练习内容:
1. 请把这篇关于 pandas 报错的文章中从“df2 = pd.read_excel(file2, sheet_name=sheet_name2)”起、到“df2.columns = df2.columns.str.strip()”为止（含这两处）的部分一字不差地重新输入一遍。
2. 根据这篇关于 pandas 报错的文章，这个错误通常在进行什么操作时发生？

原文摘录:

::::::

报错 pandas.errors.inavlidaindexerror: Reindexing only valid with uniquely valued index objects

Rhys..

于 2025-01-09 17:31:38 发布

阅读量566

点赞数 6

文章标签： pandas python 搜索引擎

本文链接：https://blog.youkuaiyun.com/m0_60008263/article/details/145038792

版权

你收到的错误 pandas.errors.InvalidIndexError: Reindexing only valid with uniquely valued index objects，通常发生在尝试对包含重复索引的数据框进行重索引操作时。

在你的具体场景中，很可能是由于尝试对 DataFrame 进行 concat 或者 merge 操作时，出现了重复的索引。我们可以通过确保索引列的唯一性来避免这个问题。

解决方案：

确保主键列（ID 列）是唯一的。
在拼接或合并前重置索引。

更新后的代码：

import pandas as pd
import os

def update_and_compare_tables(file1, file2, sheet_name1, sheet_name2, id_column, columns_to_update, output_file):
    # 验证文件是否存在
    if not os.path.isfile(file1):
        print(f"File not found: {file1}")
        return
    if not os.path.isfile(file2):
        print(f"File not found: {file2}")
        return

    # 读取 Excel 文件
    df1 = pd.read_excel(file1, sheet_name=sheet_name1)
    df2 = pd.read_excel(file2, sheet_name=sheet_name2)

    # 确保没有多余空白
    df1.columns = df1.columns.str.strip()
    df2.columns = df2.columns.str.strip()

::::::

已存数据:
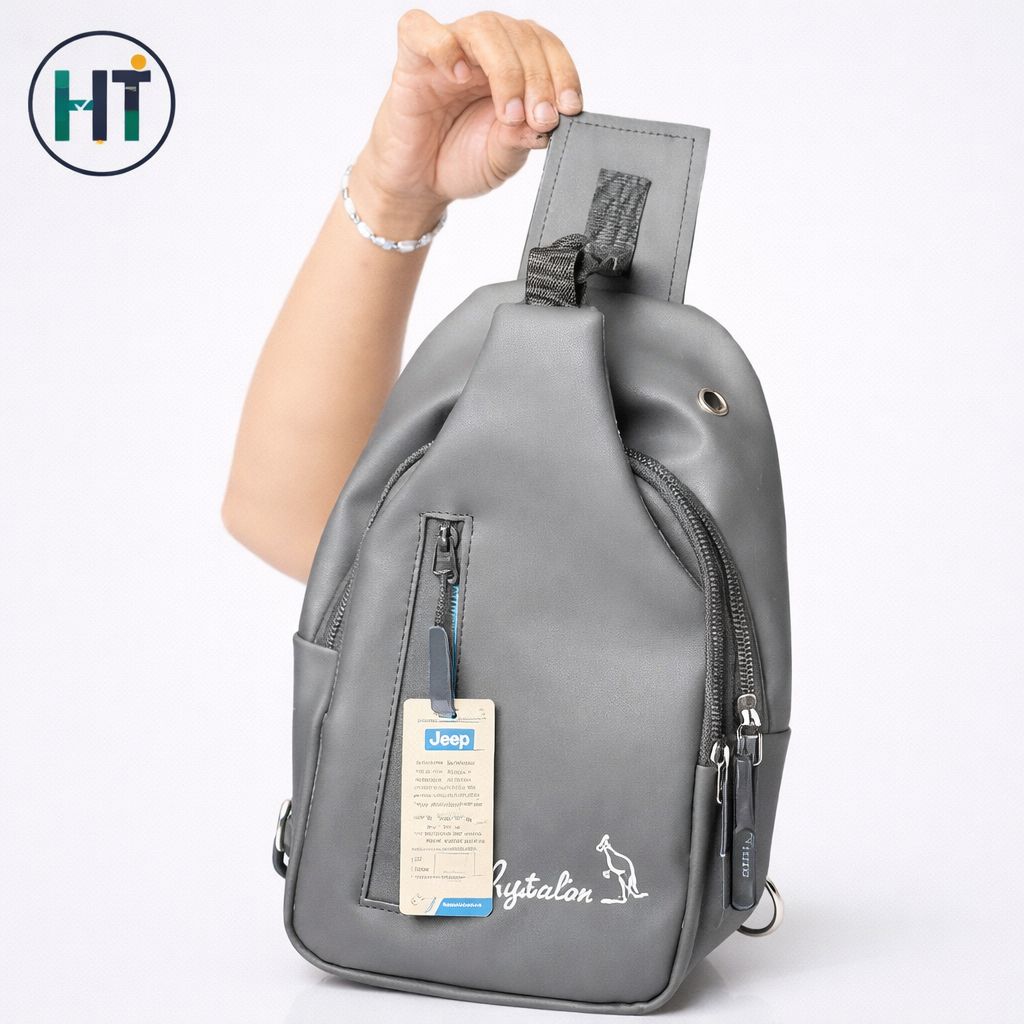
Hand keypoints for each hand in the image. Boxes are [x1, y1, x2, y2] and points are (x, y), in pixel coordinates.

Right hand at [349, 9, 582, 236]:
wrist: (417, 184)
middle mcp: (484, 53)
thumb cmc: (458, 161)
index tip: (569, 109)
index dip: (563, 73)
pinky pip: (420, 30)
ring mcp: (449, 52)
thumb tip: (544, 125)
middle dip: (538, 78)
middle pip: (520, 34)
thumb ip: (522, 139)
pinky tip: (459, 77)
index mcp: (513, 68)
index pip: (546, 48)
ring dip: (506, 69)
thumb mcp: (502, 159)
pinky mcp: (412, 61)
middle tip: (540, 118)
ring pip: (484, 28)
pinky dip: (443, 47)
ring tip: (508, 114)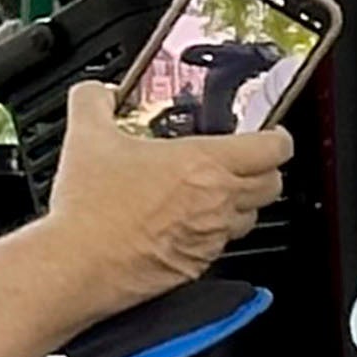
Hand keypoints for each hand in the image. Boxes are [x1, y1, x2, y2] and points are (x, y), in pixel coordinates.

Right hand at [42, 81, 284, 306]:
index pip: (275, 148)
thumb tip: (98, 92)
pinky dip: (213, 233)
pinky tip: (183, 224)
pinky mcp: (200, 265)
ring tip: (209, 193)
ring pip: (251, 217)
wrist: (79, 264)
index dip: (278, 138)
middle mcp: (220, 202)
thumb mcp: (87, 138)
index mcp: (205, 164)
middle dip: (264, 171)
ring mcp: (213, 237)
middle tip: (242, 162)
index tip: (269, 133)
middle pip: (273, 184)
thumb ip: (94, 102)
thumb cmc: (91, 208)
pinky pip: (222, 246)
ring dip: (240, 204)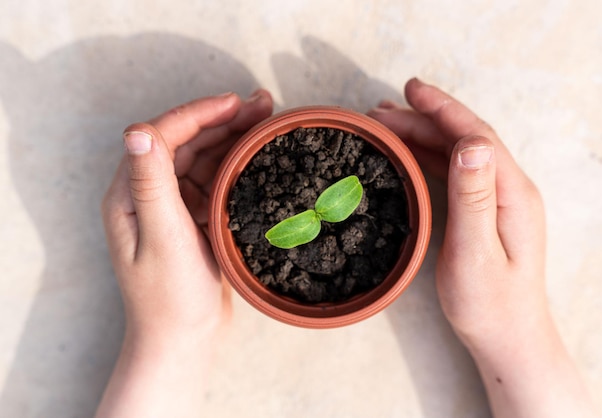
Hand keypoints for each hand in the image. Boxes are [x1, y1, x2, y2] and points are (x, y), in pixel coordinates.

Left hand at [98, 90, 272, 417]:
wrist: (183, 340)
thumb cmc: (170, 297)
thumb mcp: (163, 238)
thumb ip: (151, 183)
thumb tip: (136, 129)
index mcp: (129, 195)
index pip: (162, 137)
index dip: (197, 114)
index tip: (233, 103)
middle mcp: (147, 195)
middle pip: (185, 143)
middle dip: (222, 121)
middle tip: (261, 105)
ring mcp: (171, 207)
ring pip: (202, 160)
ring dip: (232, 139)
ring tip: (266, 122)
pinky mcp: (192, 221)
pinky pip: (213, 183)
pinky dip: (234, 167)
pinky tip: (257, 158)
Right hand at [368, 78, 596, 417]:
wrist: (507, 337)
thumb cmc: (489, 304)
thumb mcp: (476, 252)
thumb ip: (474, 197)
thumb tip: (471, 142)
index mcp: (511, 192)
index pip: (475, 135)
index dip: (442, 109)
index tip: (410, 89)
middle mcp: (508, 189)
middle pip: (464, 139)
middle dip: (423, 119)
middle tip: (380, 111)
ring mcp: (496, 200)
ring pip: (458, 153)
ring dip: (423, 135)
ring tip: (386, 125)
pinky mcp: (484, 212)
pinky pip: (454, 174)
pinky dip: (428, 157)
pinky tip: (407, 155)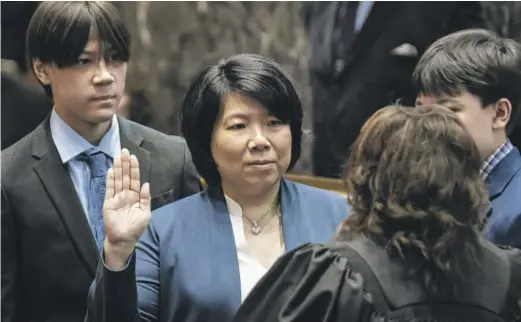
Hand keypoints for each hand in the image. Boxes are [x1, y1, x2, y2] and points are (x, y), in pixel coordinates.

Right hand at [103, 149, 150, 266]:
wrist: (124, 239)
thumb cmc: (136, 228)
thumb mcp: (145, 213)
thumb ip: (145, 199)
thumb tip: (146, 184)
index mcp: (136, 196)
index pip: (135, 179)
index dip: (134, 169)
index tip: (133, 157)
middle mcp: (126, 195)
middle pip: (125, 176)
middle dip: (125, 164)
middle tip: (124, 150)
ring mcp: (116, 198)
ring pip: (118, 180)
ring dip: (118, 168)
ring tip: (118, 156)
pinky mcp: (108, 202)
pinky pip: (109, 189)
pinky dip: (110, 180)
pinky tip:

::::::

参考答案:
1.
df2 = pd.read_excel(file2, sheet_name=sheet_name2)

    # 确保没有多余空白
    df1.columns = df1.columns.str.strip()
    df2.columns = df2.columns.str.strip()

2. 通常发生在尝试对包含重复索引的数据框进行重索引操作时。